Cinos replongeait souvent dans la rivière de sa mémoire, de son père, l´hérisson avait gardé une image de tendresse. Firo, lui, rappellait un temps mauvais, celui d´une lutte incessante, l´échidné fesait ressortir des douleurs passées, celles de la guerre. Et Galiad, avec son regard bleu azur, avait toujours une parole tendre à adresser. Mais Black Doom, le jour des seize ans de sa naissance et de celle de son frère, tua son propre père par le plus puissant sort de mort jamais lancé. En donnant la vie à ses fils, la mère de Cinos avait rendue la sienne.
Un jour, Galiad emmena Cinos, alors âgé de neuf ans, à l´ombre d´un arbre, près du château du royaume de Gauthdur, sur lequel régnait la royale lignée. Le roi avait emporté un arc et quelques flèches.
- Vois mon fils, ceci est un objet fort utile pour se battre, toi aussi tu auras à lutter pour ton peuple.
Cinos regardait de ses yeux verts l´arc, une lueur de curiosité vagabondant dans ses pupilles. Le souverain avait alors trente ans, d´un bleu plus foncé que celui de son jeune fils, il était de taille moyenne, ses yeux étaient également bleus, avec une note d´argenté. L´hérisson encocha une flèche, tendit la corde, puis la lâcha. Le projectile à pointe fendit l´air en sifflant, et alla se ficher dans une pomme portée par l´arbre.

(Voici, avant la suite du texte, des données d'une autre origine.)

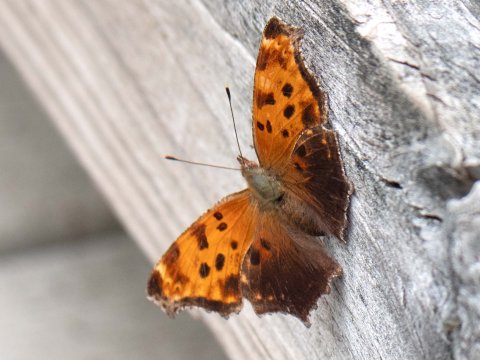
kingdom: Animalia
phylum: Arthropoda
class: Insecta
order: Lepidoptera
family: Nymphalidae
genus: Polygonia
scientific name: Polygonia comma
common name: Eastern Comma
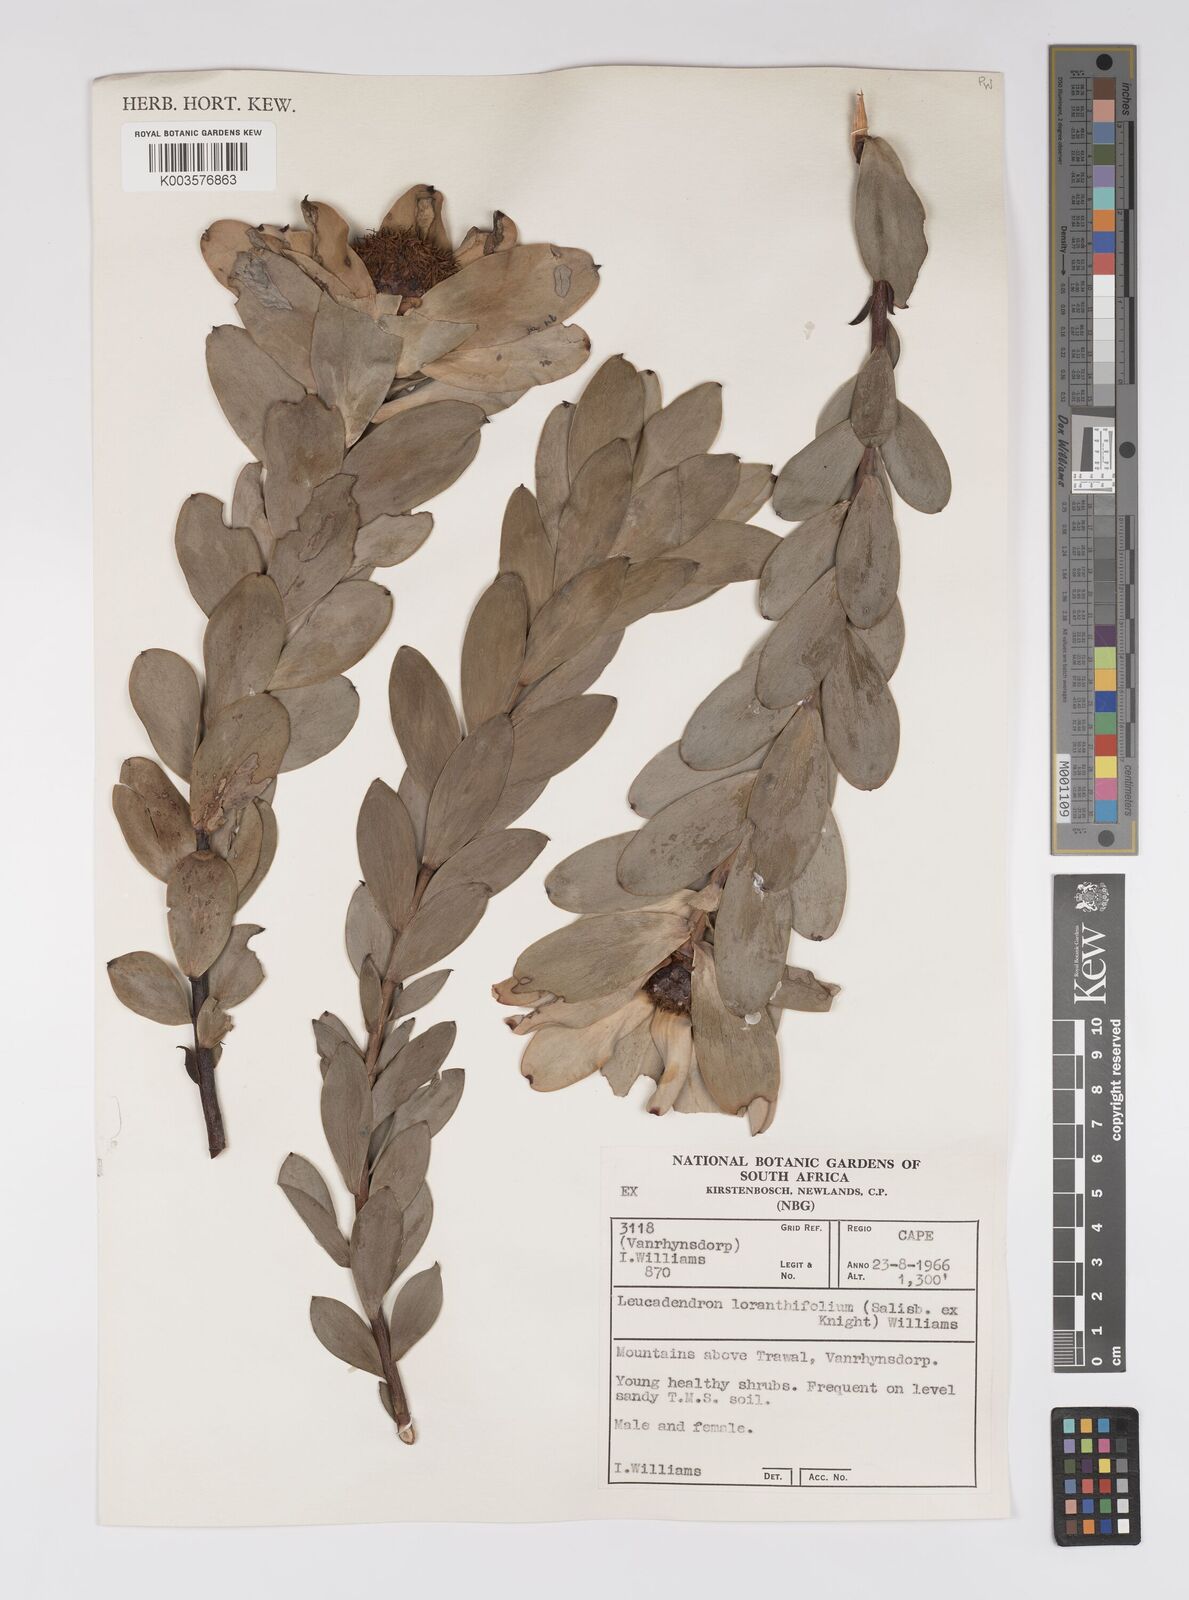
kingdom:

- Tu veux essayer mon fils ?
Le petit Cinos hésita un instant, puis accepta l´invitation.
- Positionne bien la flèche, pour qu´elle aille bien là où tu le souhaite.
Le jeune prince, une fois la flèche disposée à filer dans les airs, visa à son tour un fruit, et lâcha la corde. L´objet pointu n´alla pas bien loin, il s´éleva à peine, puis retomba au pied de l´arbre sans avoir atteint son but.
Cinos regarda Galiad, l´air navré d´avoir échoué. Le père sourit à son enfant, et lui dit de retenter sa chance.
- Tout vient avec de la pratique, il faut être patient, rien ne se maîtrise du premier coup. Le petit hérisson prit à nouveau la corde, après avoir placé la flèche.